Sharon Bar-Ziv on How 'Room 514' Became His Breakthrough Film
In the latest installment of Serugim’s filmmaker interview series, director Sharon Bar-Ziv reflected on the making of his debut feature, "Room 514." Bar-Ziv said he was already over 40 when he finally made the film, after starting out very young as an actor in "The Summer of ‘68," where director Renen Schorr told him he was the heir to Uri Zohar.
He wrote, directed, and produced the film himself. Bar-Ziv said the idea came while he was sitting on a yellow sofa at home and watching a television interview with a staff sergeant, which inspired the story. He wrote the first draft in three months, then submitted the project to funding bodies and received rejections.
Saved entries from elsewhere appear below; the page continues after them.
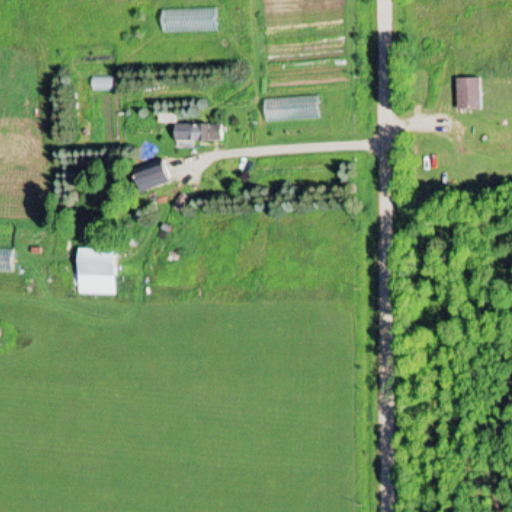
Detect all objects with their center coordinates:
building: (465, 95)
building: (202, 133)
road: (389, 256)
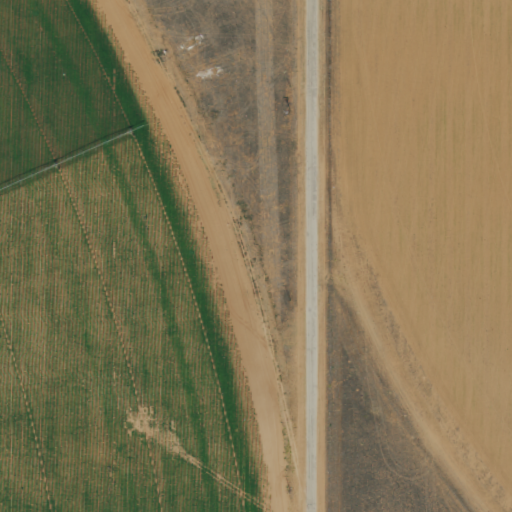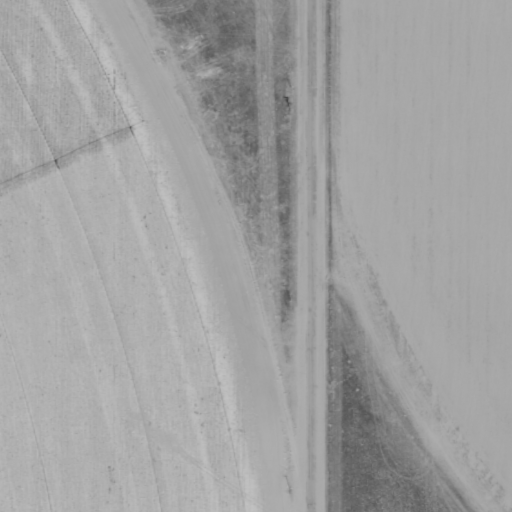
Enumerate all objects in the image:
road: (302, 255)
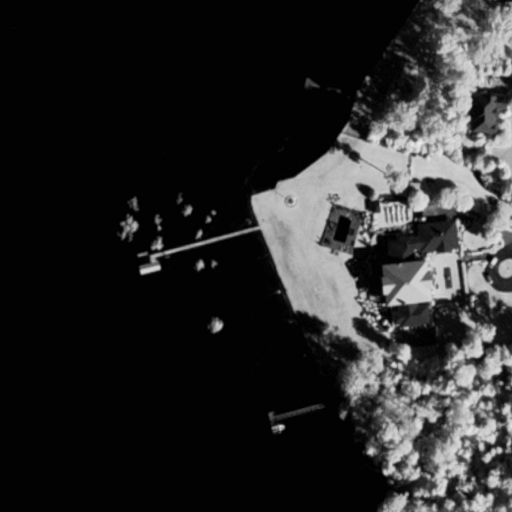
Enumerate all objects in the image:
road: (505, 85)
building: (492, 113)
building: (417, 273)
road: (499, 278)
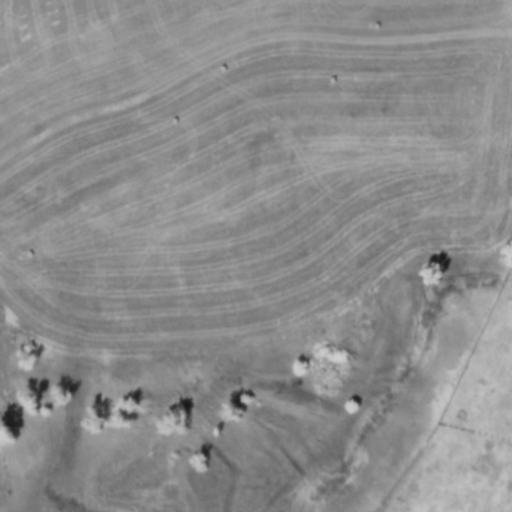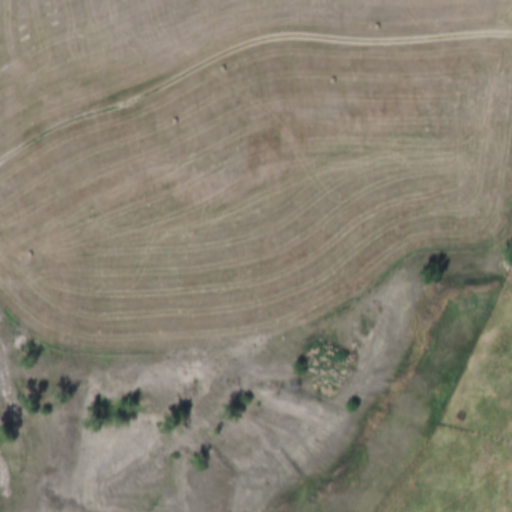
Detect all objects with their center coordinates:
road: (244, 45)
building: (490, 394)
The turning point came when the late Ktziot Shchori, whom he described as legendary, personally granted him a 70,000-shekel development award that was normally reserved for the fund’s director.
"Room 514" was shot in just four days, entirely in one room, on a budget of 70,000 shekels. Bar-Ziv said the film later surprised him by reaching the Cannes Film Festival, premiering in Rotterdam, winning a directing prize at Tribeca, and screening at 35 major festivals worldwide, where it also won awards.
He said the actors immediately understood the characters’ passion and conviction, and praised editor Shira Arad for shaping the film’s cinematic language. Bar-Ziv recalled showing a rough cut to a professor who told him, "This is not how you make cinema," a reaction he later saw as confirmation he was on the right path. The film, he said, was meant to show that reality is not black and white and that life is full of duality. He added that the project changed him personally as well as professionally, and that its success gave him confidence in his own inner voice.